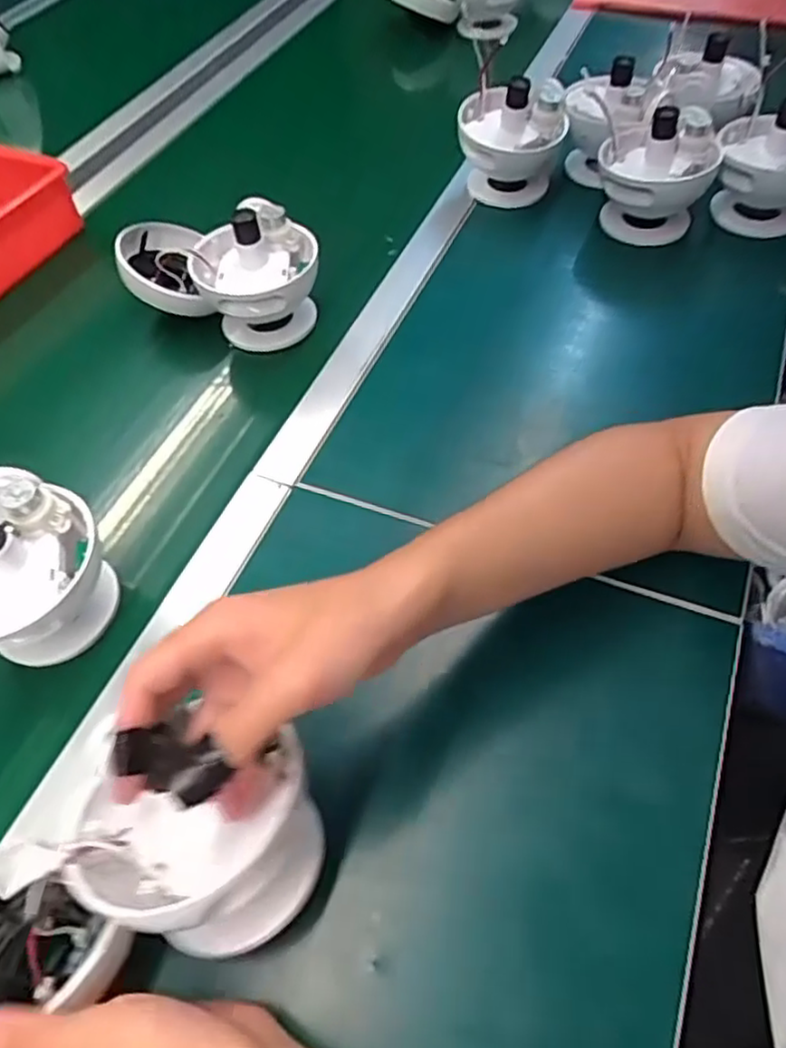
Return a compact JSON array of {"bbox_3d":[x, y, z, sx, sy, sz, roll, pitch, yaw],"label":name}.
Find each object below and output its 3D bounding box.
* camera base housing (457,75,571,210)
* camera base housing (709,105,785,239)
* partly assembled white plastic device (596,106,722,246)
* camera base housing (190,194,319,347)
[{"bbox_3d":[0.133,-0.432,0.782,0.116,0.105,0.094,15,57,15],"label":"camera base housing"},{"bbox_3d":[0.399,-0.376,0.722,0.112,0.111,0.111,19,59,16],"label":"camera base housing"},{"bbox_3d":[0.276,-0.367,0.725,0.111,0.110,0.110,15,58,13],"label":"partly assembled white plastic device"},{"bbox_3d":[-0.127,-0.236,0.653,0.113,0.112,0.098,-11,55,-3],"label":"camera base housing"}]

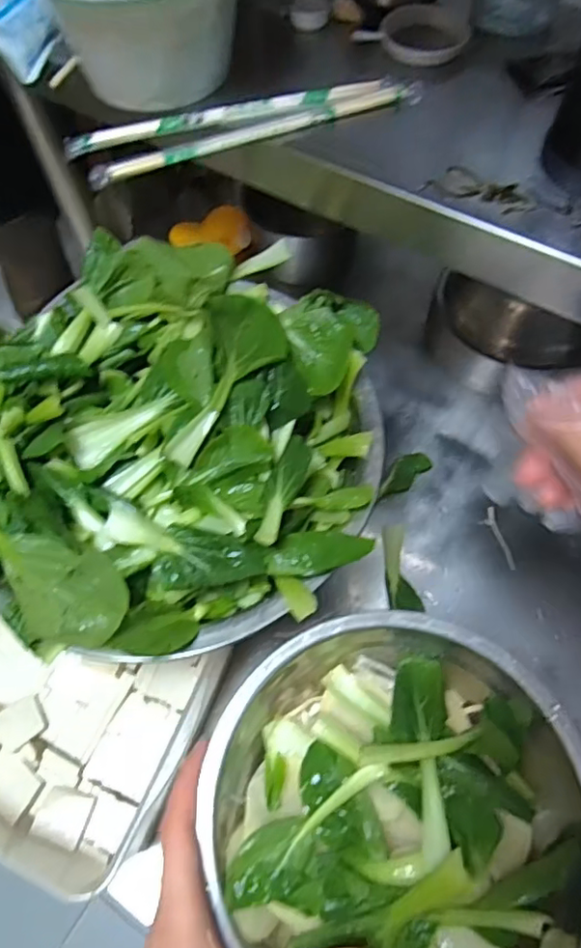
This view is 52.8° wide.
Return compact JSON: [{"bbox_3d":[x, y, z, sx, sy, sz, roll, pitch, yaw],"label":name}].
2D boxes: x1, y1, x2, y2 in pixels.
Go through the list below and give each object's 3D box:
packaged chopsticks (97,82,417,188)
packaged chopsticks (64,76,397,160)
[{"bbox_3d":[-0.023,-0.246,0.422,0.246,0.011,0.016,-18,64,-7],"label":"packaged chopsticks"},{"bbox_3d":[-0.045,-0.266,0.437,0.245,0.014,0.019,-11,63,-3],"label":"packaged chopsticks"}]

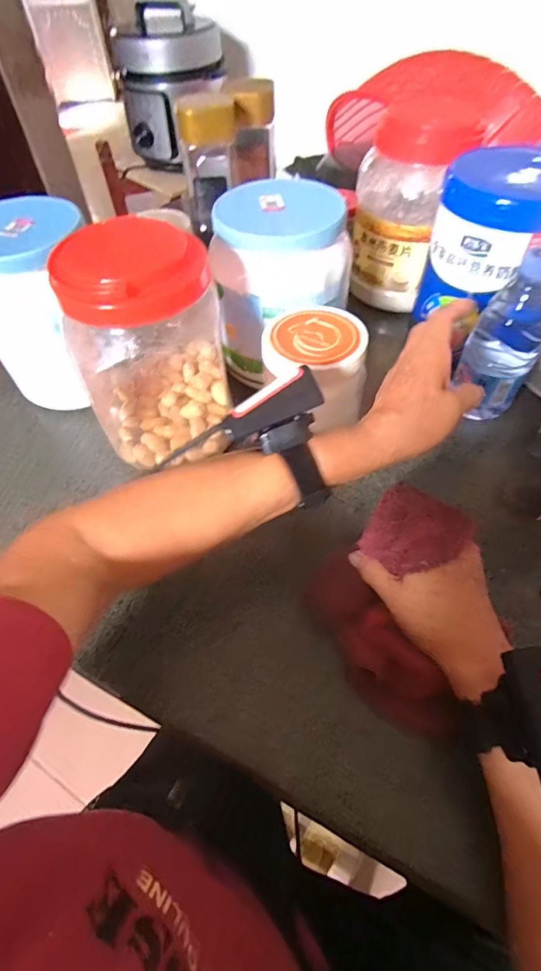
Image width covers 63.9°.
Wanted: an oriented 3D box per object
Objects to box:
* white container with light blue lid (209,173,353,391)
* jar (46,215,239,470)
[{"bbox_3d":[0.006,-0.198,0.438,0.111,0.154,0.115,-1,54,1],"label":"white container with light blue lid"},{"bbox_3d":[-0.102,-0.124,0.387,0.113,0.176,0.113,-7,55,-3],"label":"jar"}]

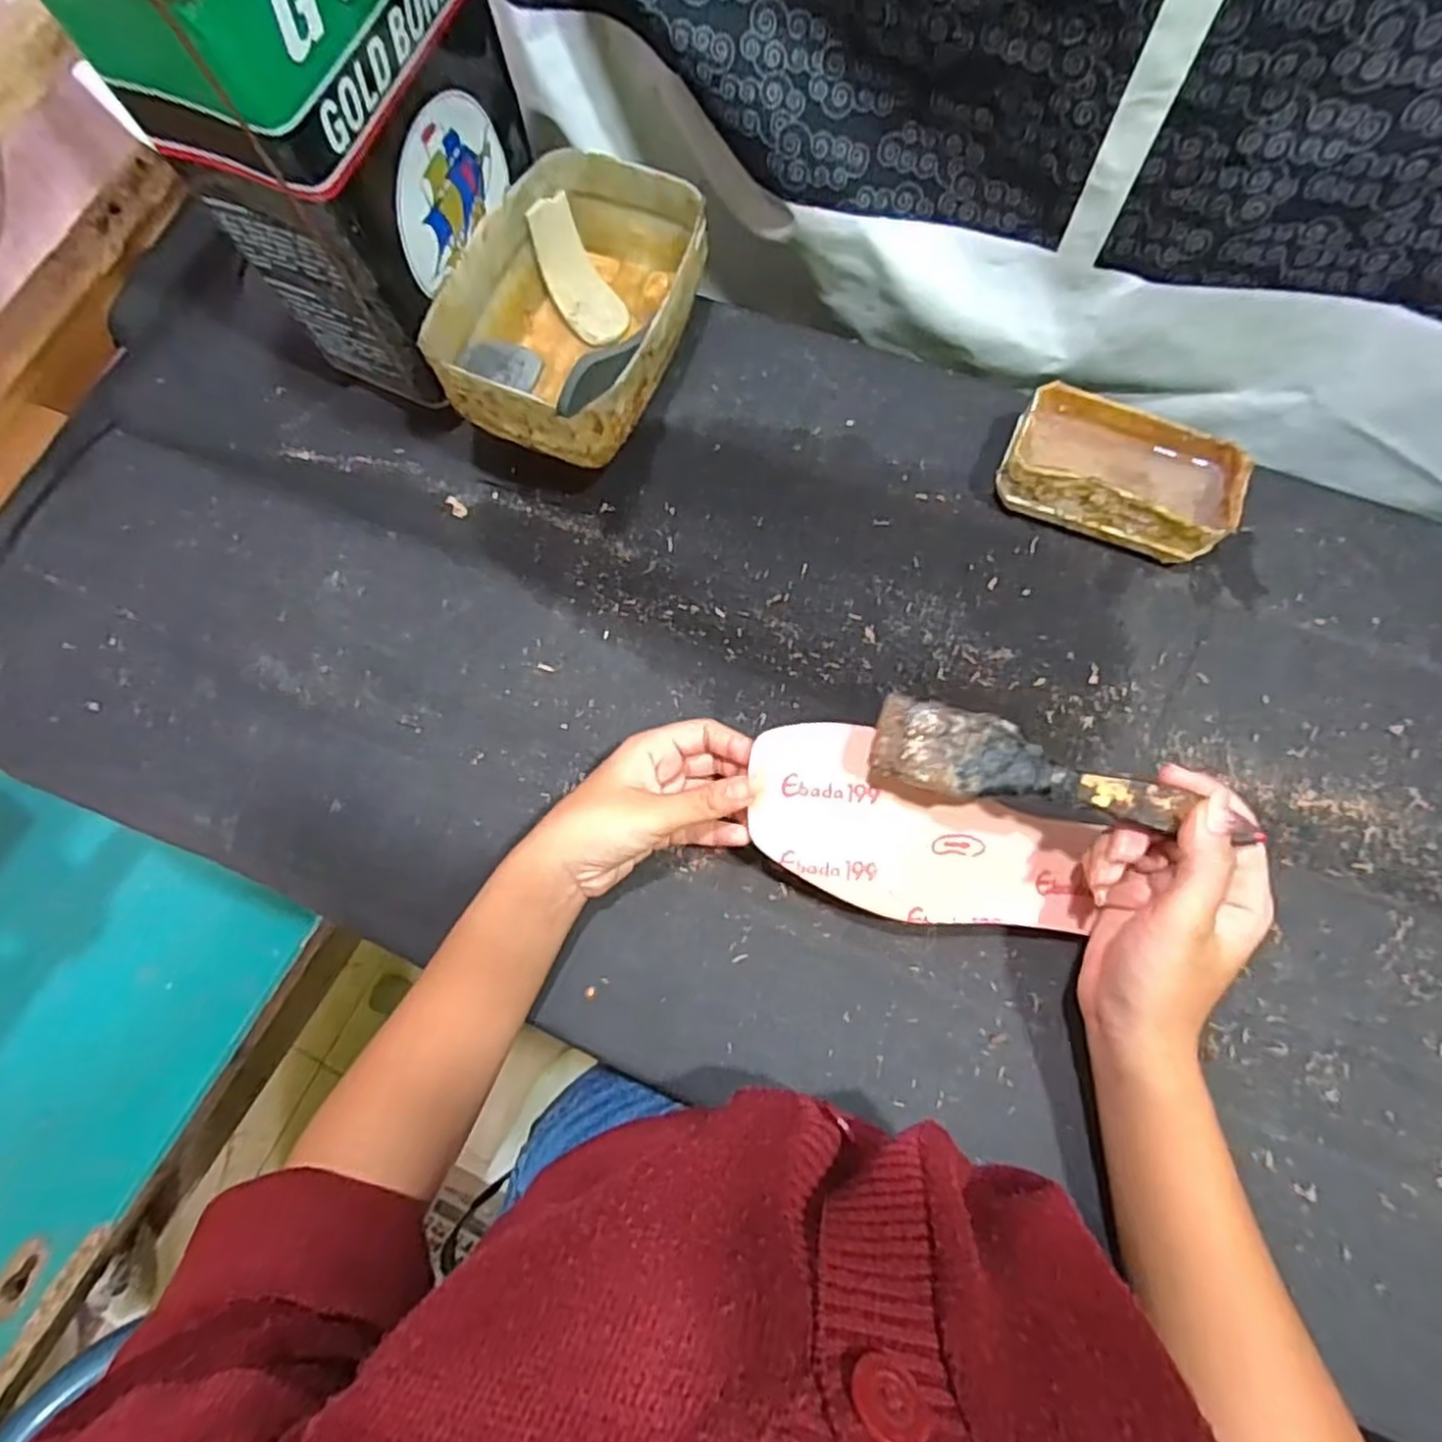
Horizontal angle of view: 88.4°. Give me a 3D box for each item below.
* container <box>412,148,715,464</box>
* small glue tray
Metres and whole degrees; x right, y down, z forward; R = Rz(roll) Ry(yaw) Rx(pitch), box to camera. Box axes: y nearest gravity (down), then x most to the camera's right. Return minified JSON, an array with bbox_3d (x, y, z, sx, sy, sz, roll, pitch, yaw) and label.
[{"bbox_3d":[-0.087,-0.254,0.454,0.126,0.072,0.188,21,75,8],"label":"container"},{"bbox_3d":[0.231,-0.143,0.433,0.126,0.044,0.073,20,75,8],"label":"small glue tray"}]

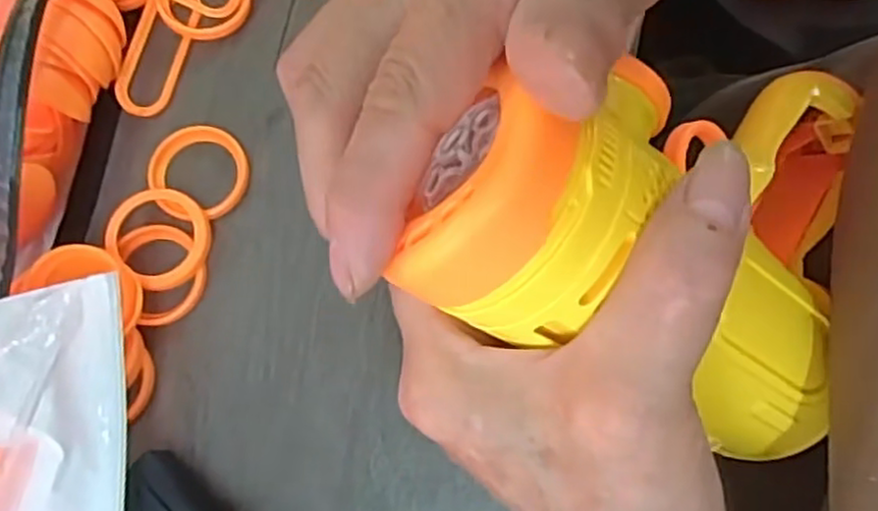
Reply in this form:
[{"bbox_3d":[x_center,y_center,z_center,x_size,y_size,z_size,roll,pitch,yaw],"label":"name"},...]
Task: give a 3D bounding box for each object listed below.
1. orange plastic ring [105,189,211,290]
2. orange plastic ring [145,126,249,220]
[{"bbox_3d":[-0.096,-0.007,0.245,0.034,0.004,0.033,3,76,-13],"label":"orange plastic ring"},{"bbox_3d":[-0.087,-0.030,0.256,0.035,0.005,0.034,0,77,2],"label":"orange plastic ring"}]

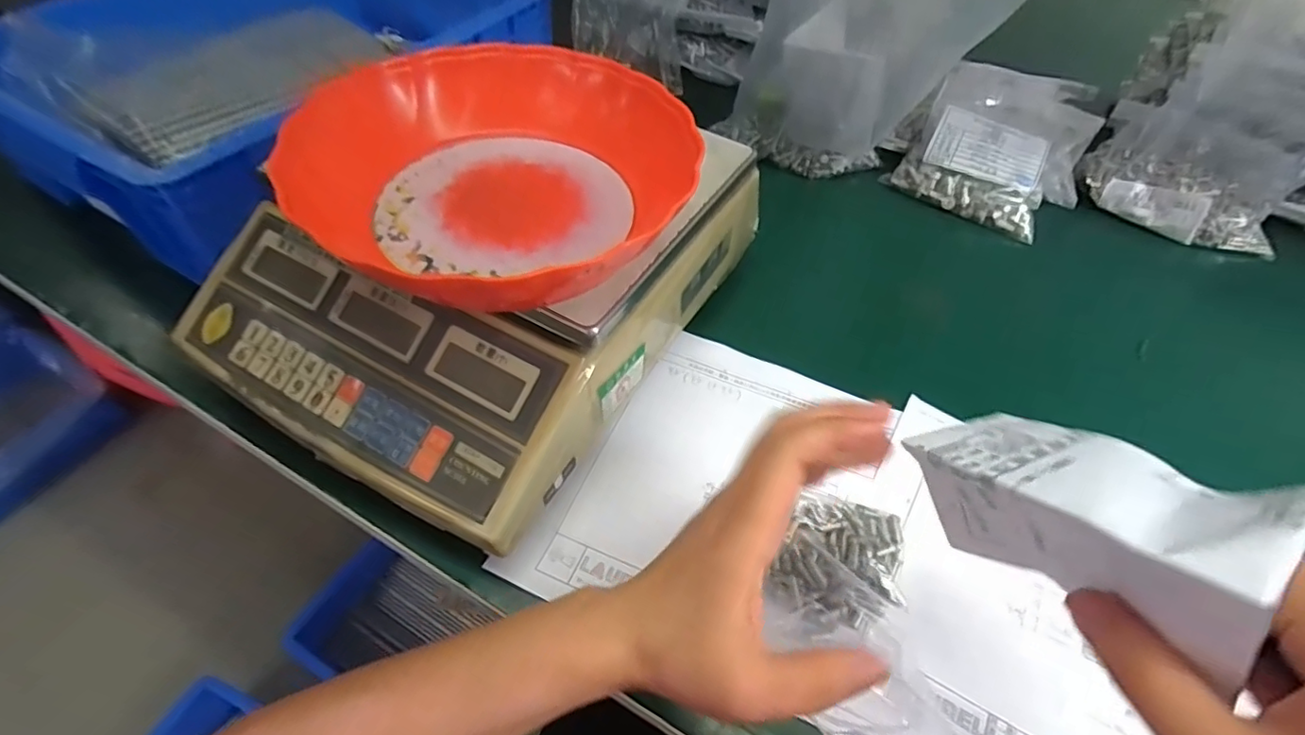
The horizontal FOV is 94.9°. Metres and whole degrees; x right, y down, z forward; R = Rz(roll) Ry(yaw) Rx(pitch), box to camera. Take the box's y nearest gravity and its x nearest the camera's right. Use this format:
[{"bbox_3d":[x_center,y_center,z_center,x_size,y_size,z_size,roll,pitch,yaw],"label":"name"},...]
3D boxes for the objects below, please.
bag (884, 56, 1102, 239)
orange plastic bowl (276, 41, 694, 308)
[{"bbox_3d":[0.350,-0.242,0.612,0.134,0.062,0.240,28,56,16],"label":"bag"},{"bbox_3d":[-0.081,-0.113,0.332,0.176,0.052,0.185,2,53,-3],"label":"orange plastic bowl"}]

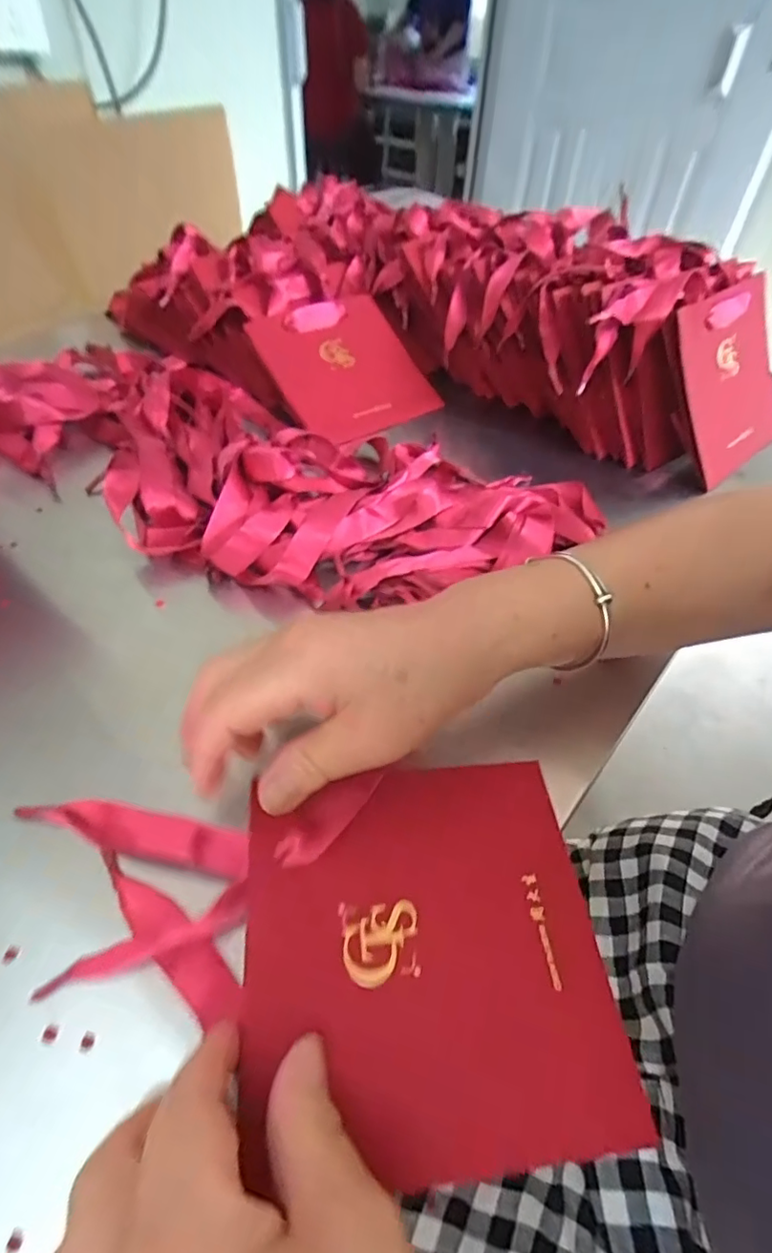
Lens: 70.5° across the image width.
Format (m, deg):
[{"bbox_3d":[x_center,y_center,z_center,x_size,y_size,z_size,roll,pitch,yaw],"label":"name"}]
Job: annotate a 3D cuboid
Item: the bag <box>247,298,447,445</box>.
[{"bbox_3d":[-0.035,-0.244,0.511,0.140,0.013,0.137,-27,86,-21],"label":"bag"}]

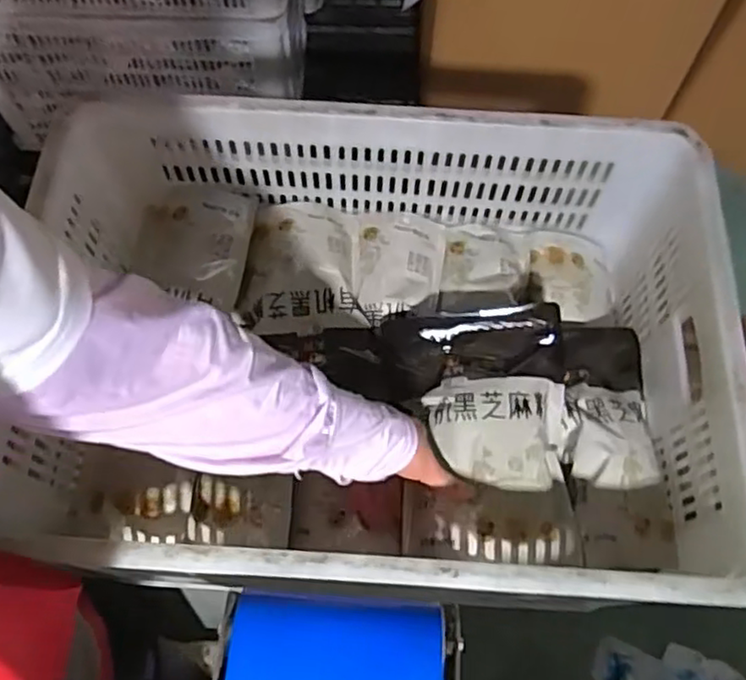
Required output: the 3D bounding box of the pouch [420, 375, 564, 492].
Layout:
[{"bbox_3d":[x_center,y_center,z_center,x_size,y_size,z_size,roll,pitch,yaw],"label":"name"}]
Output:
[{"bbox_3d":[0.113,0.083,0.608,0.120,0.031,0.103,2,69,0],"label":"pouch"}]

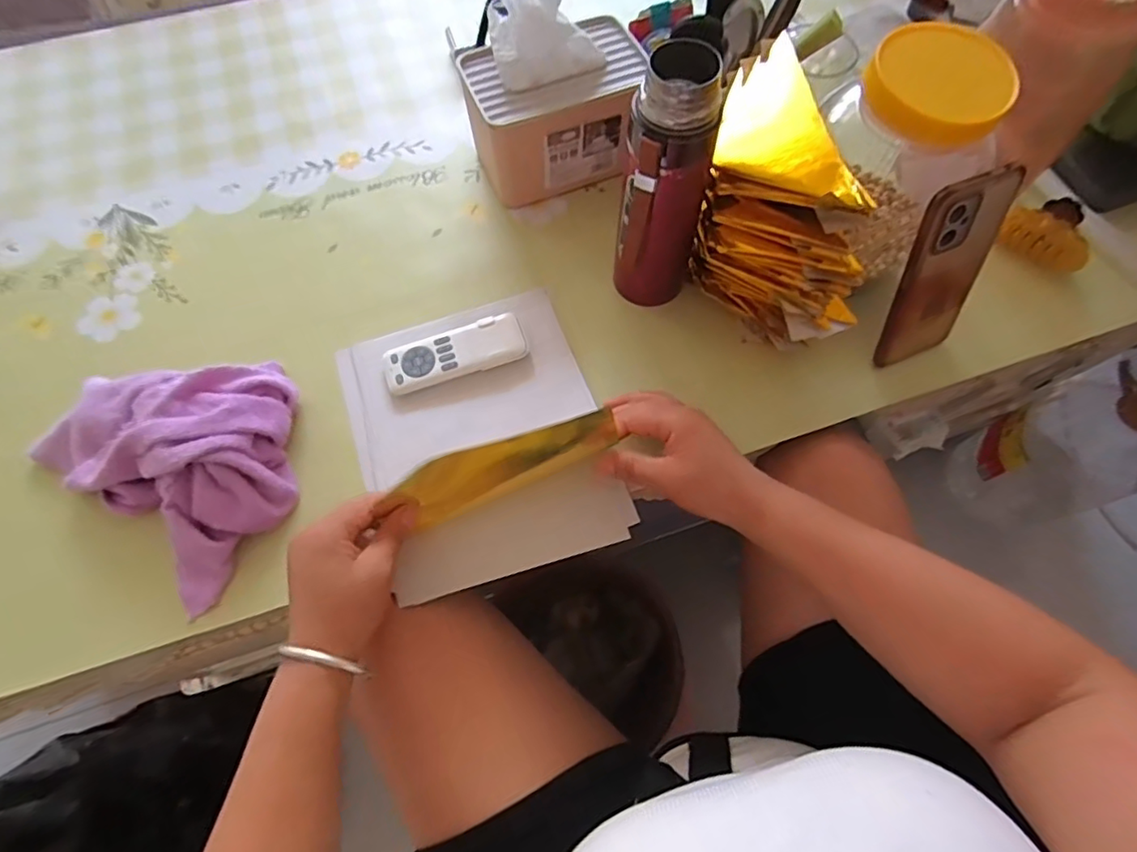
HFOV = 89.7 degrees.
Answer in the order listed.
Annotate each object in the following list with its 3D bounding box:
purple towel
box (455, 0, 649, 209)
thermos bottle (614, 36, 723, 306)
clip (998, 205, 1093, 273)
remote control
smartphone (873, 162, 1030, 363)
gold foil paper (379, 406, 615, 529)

# [AIM OF THE EXERCISE]
For this exercise, please retype exactly the lines in the listing from the line with "Annotate each object" through its last line, both ends included.

# [WRITTEN RESPONSE]
Annotate each object in the following list with its 3D bounding box:
purple towel
box (455, 0, 649, 209)
thermos bottle (614, 36, 723, 306)
clip (998, 205, 1093, 273)
remote control
smartphone (873, 162, 1030, 363)
gold foil paper (379, 406, 615, 529)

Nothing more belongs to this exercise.